= WHAT IS BEING ASKED =
Give, as a bare number, the count of lines below that contain "left".

### RECORDS ###

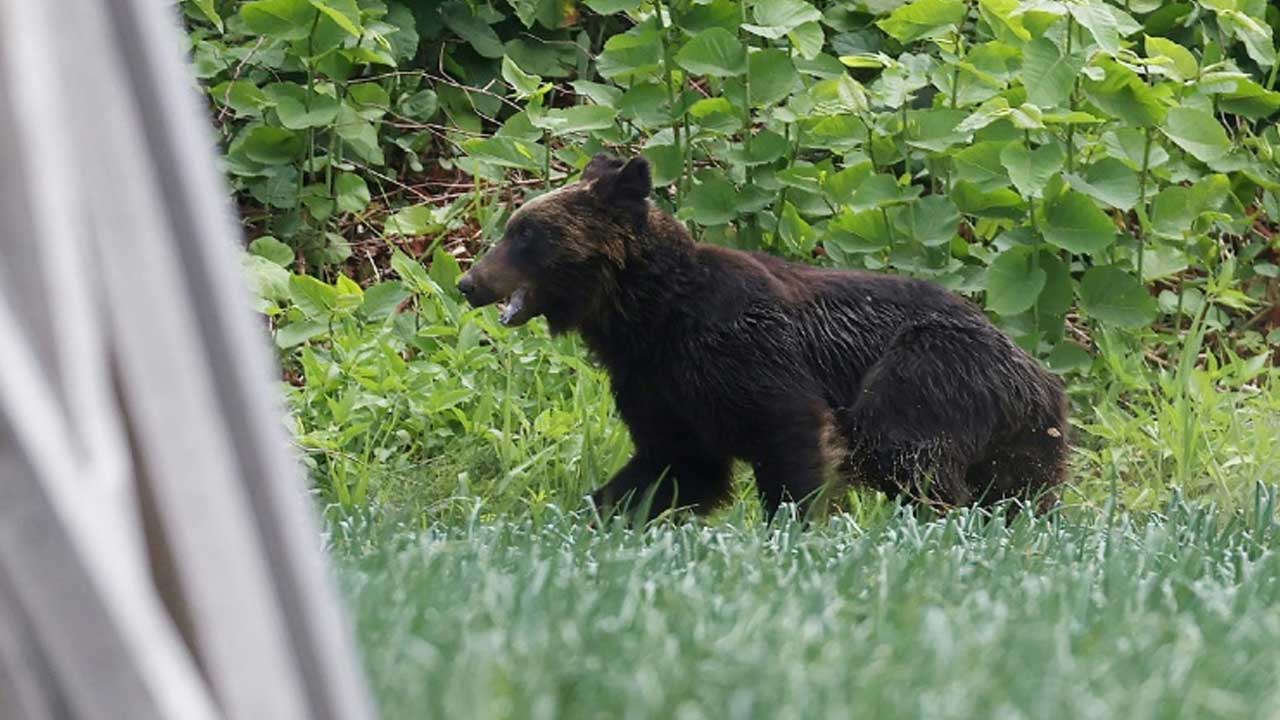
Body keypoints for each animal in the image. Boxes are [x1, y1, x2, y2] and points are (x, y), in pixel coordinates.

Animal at [457, 153, 1069, 520]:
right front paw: (597, 513)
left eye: (526, 233)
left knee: (903, 450)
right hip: (1023, 437)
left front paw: (792, 527)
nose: (468, 281)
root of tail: (1039, 370)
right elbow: (673, 466)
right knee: (1020, 491)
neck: (647, 316)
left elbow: (789, 431)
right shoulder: (656, 385)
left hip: (931, 368)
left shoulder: (742, 350)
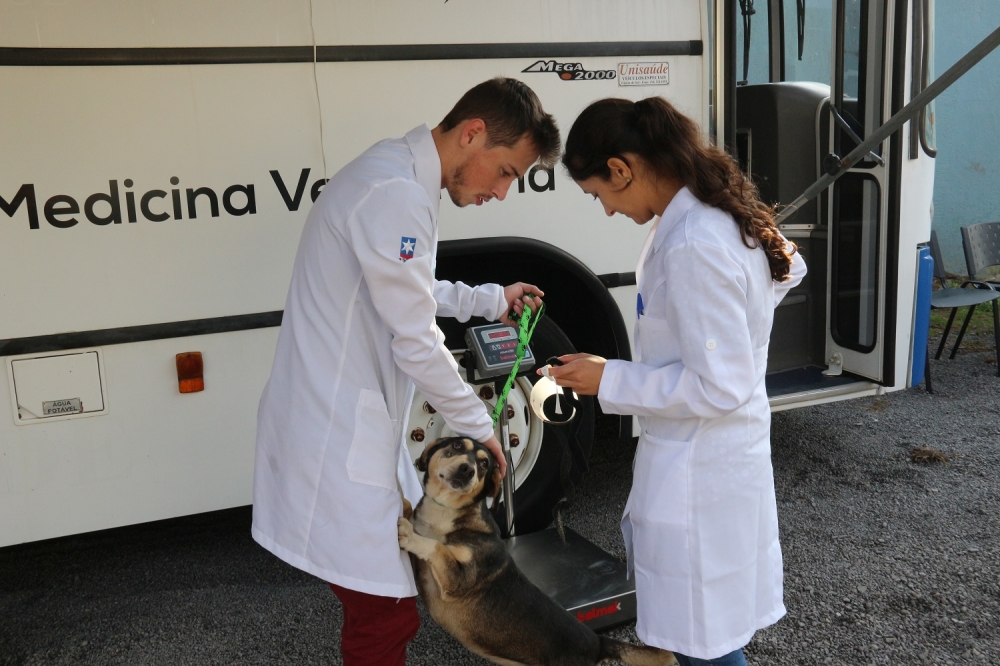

###

= TASK ANSWER =
6